Ricardo Abramovay explica as tendências da agricultura vertical e carnes cultivadas num momento em que novas tecnologias colocam a agricultura convencional em xeque
Por Juliana Alves em Jornal da USP –
Inovações recentes colocam o agro convencional em xeque: agricultura vertical e carnes cultivadas podem levar a uma mudança drástica de um dos mais importantes setores da economia global, o mundo das commodities agropecuárias. A agricultura vertical tem ambientes mais controlados e é menos dependente de agrotóxicos. Já as carnes cultivadas são elaboradas no laboratório a partir de células de animais que ficam num ambiente que permite o crescimento de algo que vai se assemelhar à carne desses animais, uma vez abatidos. Em entrevista ao Jornal da USP no Ar 1ª Edição, o professor Ricardo Abramovay, do Programa de Pós-Graduação em Ciência Ambiental do Instituto de Energia e Ambiente (IEE) da USP, analisa essas tendências.
O modelo tradicional está em xeque porque se apoia na ideia de que a simplificação das paisagens agropecuárias é o melhor caminho para a elevação nas quantidades produzidas, segundo o professor. Ele conta que, desde a década de 60, foram introduzidas inovações tecnológicas que permitiram a difusão do uso dos fertilizantes nitrogenados e, nessa época, foi feito um pacote tecnológico que consiste em sementes muito suscetíveis ao uso desses fertilizantes em paisagens homogêneas, em grandes extensões passíveis de mecanização em larga escala, principalmente na América Latina. E, como essas paisagens são simplificadas, só podem sobreviver com o uso intensivo de agrotóxicos. No caso de criações de animais, houve a redução nas raças de criação, que permitiram a multiplicação na quantidade de animais criados ao mesmo tempo, em apenas um lugar, o que resultou no uso de larga escala de antibióticos. “Hoje 70% dos antibióticos que a humanidade produz são destinados a essas criações concentracionárias”, comenta Abramovay.
Modelo em crise
O professor descreve que esse modelo entrou em crise, pois é apoiado em quantidade pequena de variedades de sementes e de raças. “O que acontece é que as doenças vão driblando as formas de combatê-las, quanto mais agrotóxicos são utilizados, as pragas e insetos resistentes a essas pulverizações vão exigir agrotóxicos cada vez mais poderosos, como o caso das culturas transgênicas. Isso provoca uma crise que se soma às mudanças climáticas, que têm provocado situações de seca, por exemplo – só neste ano, houve uma perda de mais de R$ 35 bilhões no Rio Grande do Sul. É um modelo condenado no mundo todo”, contextualiza.

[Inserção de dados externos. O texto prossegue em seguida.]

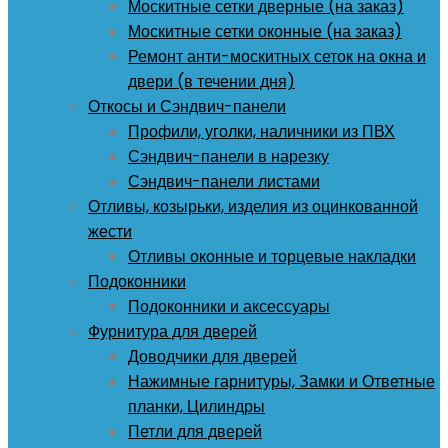
Москитные сетки дверные (на заказ)
Москитные сетки оконные (на заказ)
Ремонт анти-москитных сеток на окна и
двери (в течении дня)
Откосы и Сэндвич-панели
Профили, уголки, наличники из ПВХ
Сэндвич-панели в нарезку
Сэндвич-панели листами
Отливы, козырьки, изделия из оцинкованной
жести
Отливы оконные и торцевые накладки
Подоконники
Подоконники и аксессуары
Фурнитура для дверей
Доводчики для дверей
Нажимные гарнитуры, Замки и Ответные
планки, Цилиндры
Петли для дверей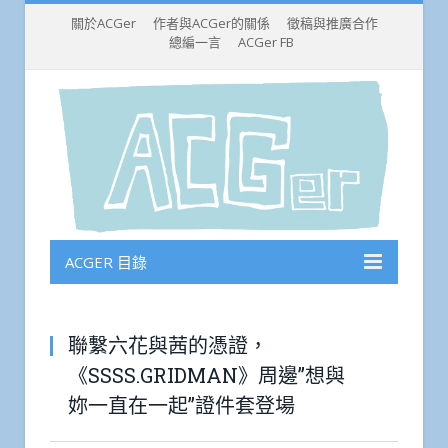
關於ACGer
作者與ACGer的關係
徵稿與推廣合作
總編一言
ACGer FB
ACGER 目錄
聯繫六花與茜的憑證，
《SSSS.GRIDMAN》周邊”想與
妳一直在一起”證件套登場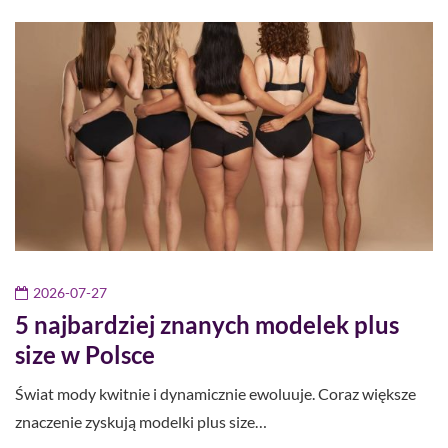
2026-07-27
5 najbardziej znanych modelek plus
size w Polsce
Świat mody kwitnie i dynamicznie ewoluuje. Coraz większe
znaczenie zyskują modelki plus size…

“Tanto a vertente da agroecologia como as de agricultura vertical e as carnes cultivadas são apoiadas em tecnologia e na ciência, e deixaram de ser conhecidas como alternativas, tanto que fazem parte da política oficial da União Europeia”, avalia o professor. A agroecologia consiste em conhecer profundamente a natureza e usá-la em benefício dos objetivos humanos, e esse é um caminho que os europeus estão tomando para enfrentar a crise derivada do modelo anterior. A União Europeia está fazendo uma grande campanha para reduzir o consumo de carne e para combater a obesidade, temas que estão ligados aos padrões de consumo atuais intensivos de carnes e produtos ultraprocessados, de acordo com Abramovay.
Esses avanços tecnológicos são estudados no Brasil: a Empresa Brasileira de Pesquisa Agropecuária (Embrapa) estuda tanto a agricultura vertical como as carnes cultivadas. No entanto, o professor considera que a principal mensagem que está sendo mandada para o Brasil é a desconstrução do mito de que o mundo depende dos grãos brasileiros, sem os quais vai passar fome. “Daqui a dez anos a demanda de grãos vai diminuir drasticamente, porque o mundo inteiro está preocupado com o que está acontecendo na Amazônia. O Brasil tem todas as condições para ser vanguarda na agroecologia, na junção entre a oferta alimentar e a proteção da biodiversidade. A hora é de conciliar a agricultura e a valorização da biodiversidade.”